What needs to be done: Carry forward the account of the CIA and the Frogman Case below, picking up from its final words.

Excerpt to read:
Eventually, 50 individuals, including many Nicaraguans, were
arrested.

     The case quickly became a potential embarrassment to the CIA
when a contra political operative in Costa Rica, named Francisco
Aviles Saenz, wrote to the federal court in San Francisco and
argued that $36,800 seized in the case belonged to the contras.
Aviles wanted the money back.

     The new CIA report indicates that CIA officials in Central
America fretted about a follow-up plan by Frogman Case lawyers to
depose Aviles and other Nicaraguans in Costa Rica. A July 30,
1984, cable from the Latin American Division expressed "concern
that this kind of uncoordinated activity [i.e., the AUSA
(assistant U.S. attorney) and FBI visit and depositions] could
have serious implications for anti-Sandinista activities in Costa
Rica and elsewhere."

     The CIA's lawyers next contacted the Justice Department and
arranged for the Costa Rican depositions to be cancelled. "There
are sufficient factual details which would cause certain damage
to our image and program in Central America," CIA assistant
general counsel Lee S. Strickland wrote in an Aug. 22, 1984,
note. Without further ado, the $36,800 was returned to the
contras.

     On Aug. 24, 1984, CIA headquarters explained to the Latin
American Division that "in essence the United States Attorney
could never disprove the defendant's allegation that his was [a
contra support group] or [CIA] money. ... We can only guess at
what other testimony may have been forthcoming. As matter now
stands, [CIA] equities are fully protected, but [CIA's Office of
General Counsel] will continue to monitor the prosecution closely
so that any further disclosures or allegations by defendant or
his confidants can be deflected."

     When word of the returned contra money surfaced in the San
Francisco Examiner on March 16, 1986, the Reagan administration
was in the midst of a furious political battle to convince
Congress to restore CIA funding for the contra war. The last
thing the White House wanted was more evidence of contra-
connected drug trafficking.

     Within days of the newspaper story, San Francisco U.S.

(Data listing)
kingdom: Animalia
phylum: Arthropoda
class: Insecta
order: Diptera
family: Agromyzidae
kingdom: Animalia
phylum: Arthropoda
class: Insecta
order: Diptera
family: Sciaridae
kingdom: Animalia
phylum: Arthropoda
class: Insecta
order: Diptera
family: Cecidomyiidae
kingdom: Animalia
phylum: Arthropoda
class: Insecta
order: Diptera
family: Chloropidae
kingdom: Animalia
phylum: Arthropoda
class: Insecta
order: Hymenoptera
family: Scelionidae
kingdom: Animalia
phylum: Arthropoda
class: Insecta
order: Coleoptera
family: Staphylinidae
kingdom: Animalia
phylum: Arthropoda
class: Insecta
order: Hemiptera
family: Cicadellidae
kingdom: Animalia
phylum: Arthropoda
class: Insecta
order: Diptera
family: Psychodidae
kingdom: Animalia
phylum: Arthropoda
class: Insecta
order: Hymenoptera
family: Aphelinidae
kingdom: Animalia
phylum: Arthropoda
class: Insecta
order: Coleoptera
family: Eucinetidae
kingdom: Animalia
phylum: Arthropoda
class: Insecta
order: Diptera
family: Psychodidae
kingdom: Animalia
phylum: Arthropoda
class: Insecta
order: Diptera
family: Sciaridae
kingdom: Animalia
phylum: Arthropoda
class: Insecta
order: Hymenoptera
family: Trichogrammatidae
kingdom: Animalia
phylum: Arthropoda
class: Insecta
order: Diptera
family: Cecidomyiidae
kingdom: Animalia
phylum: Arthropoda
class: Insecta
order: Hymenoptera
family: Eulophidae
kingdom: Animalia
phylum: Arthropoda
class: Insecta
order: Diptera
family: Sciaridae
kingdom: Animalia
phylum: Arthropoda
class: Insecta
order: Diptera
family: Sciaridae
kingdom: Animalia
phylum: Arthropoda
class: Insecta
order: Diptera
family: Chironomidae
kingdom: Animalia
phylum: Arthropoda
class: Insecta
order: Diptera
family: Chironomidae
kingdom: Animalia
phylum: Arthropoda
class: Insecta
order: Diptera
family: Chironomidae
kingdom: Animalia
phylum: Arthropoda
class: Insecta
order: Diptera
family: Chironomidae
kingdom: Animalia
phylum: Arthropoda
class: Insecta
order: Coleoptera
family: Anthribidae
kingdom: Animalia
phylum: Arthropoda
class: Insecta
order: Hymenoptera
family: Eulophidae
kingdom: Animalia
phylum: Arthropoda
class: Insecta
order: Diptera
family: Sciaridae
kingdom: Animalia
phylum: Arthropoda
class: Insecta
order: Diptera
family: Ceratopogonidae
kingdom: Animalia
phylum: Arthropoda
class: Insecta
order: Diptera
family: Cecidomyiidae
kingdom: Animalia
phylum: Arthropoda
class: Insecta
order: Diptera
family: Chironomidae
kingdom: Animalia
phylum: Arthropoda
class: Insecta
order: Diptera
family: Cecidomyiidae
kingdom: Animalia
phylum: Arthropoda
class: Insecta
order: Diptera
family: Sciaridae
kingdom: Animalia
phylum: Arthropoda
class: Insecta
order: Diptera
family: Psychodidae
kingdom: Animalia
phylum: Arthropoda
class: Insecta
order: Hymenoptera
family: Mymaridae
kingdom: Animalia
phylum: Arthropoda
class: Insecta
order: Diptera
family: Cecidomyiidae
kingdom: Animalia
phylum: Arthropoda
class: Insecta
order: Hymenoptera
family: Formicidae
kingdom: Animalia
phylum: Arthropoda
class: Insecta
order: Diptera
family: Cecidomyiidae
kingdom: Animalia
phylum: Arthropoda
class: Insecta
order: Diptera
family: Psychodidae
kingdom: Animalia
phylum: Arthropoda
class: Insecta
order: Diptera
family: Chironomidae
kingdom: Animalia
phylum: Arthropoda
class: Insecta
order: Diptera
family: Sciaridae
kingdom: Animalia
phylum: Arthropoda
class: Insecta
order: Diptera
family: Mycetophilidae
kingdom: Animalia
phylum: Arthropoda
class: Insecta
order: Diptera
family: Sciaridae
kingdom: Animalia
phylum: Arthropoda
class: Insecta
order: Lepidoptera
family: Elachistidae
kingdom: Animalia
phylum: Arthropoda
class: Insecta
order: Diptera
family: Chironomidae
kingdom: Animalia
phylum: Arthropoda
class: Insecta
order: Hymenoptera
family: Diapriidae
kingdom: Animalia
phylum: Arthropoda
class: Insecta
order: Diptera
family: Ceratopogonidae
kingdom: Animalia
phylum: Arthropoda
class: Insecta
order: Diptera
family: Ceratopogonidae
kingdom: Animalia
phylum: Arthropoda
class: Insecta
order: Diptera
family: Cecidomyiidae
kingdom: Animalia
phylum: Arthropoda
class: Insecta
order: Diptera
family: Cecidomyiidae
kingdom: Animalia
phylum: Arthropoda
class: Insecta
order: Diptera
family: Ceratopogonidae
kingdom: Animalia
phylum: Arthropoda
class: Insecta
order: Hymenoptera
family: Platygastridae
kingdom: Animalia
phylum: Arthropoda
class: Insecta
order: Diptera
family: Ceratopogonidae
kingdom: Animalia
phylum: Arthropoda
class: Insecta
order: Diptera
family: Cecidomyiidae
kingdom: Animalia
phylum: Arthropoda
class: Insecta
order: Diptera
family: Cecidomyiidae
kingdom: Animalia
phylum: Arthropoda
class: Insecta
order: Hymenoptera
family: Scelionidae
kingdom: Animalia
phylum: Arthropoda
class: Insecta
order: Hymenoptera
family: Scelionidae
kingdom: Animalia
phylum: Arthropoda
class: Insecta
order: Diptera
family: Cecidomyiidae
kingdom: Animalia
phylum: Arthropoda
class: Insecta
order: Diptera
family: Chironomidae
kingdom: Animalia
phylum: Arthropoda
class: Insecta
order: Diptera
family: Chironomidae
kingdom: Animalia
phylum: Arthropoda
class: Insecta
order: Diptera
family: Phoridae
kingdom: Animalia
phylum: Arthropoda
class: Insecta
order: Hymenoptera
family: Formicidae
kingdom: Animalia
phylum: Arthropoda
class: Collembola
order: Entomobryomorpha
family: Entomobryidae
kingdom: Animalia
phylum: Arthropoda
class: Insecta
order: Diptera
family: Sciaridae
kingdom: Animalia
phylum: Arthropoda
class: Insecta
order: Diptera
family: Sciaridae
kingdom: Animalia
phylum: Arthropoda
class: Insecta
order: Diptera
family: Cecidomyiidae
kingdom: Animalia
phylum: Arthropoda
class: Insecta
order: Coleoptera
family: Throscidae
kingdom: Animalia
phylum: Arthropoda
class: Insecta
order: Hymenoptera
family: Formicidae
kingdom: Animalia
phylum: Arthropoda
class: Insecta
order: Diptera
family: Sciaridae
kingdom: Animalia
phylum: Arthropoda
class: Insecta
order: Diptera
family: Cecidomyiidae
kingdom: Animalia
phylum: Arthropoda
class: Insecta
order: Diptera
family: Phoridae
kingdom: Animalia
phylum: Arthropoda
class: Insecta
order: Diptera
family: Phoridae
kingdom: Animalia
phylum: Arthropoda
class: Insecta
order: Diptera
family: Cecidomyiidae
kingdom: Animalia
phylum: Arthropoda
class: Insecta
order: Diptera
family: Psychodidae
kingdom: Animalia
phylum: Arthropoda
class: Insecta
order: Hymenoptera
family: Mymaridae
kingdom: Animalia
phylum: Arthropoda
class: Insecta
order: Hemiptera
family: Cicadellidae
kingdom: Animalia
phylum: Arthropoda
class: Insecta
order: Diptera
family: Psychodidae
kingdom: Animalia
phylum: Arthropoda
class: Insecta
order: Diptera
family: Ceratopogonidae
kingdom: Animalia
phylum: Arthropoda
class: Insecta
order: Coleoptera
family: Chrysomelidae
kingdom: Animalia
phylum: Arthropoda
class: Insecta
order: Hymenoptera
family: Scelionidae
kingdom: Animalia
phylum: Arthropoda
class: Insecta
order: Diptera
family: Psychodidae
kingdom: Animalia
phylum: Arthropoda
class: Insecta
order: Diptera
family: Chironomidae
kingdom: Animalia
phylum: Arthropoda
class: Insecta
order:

Response to the exercise:
Attorney Joseph Russoniello stepped forward as point man for the
counter-attack. In a harsh letter to the newspaper, Russoniello
insisted that the return of the money was simply a budgetary
decision and "had nothing to do with any claim that the funds
came from the contras or belonged to the contras. ... No 'higher
ups' were involved, as Congresswoman [Barbara] Boxer wrongfully
surmises."

     It is now clear that Russoniello's protest does not square
with the documentary record as compiled by the CIA's inspector
general.

NOT THE WHOLE TRUTH

     Still, the CIA's executive summary and its sweeping
dismissal of Webb's series seem as disingenuous as Russoniello's
letter. While the CIA touts its finding of no CIA relationship
with the key cocaine traffickers, the fine print tells a very
different story.

     Indeed, the actual records reveal a far more disturbing
picture, with the contra military commander, Bermudez, in close
contact with a notorious drug lord, Meneses. But Bermudez could
not be questioned, since he died in a mysterious shooting in
Managua after the contra war ended.

     The CIA also is working on a second volume of its contra-
cocaine report, one that will examine even broader questions of
what the CIA knew about the associations between its contra
clients and the cocaine cartels. It is unclear when volume two
will be made public.

     But the consequences of the CIA's over-stated early denials
and the mainstream media's ready acceptance of the official story
were devastating to Webb. Under pressure from major media outlets
and conservative journalism reviews, Webb's editors backed away
from the series and publicly joined in criticizing their
reporter.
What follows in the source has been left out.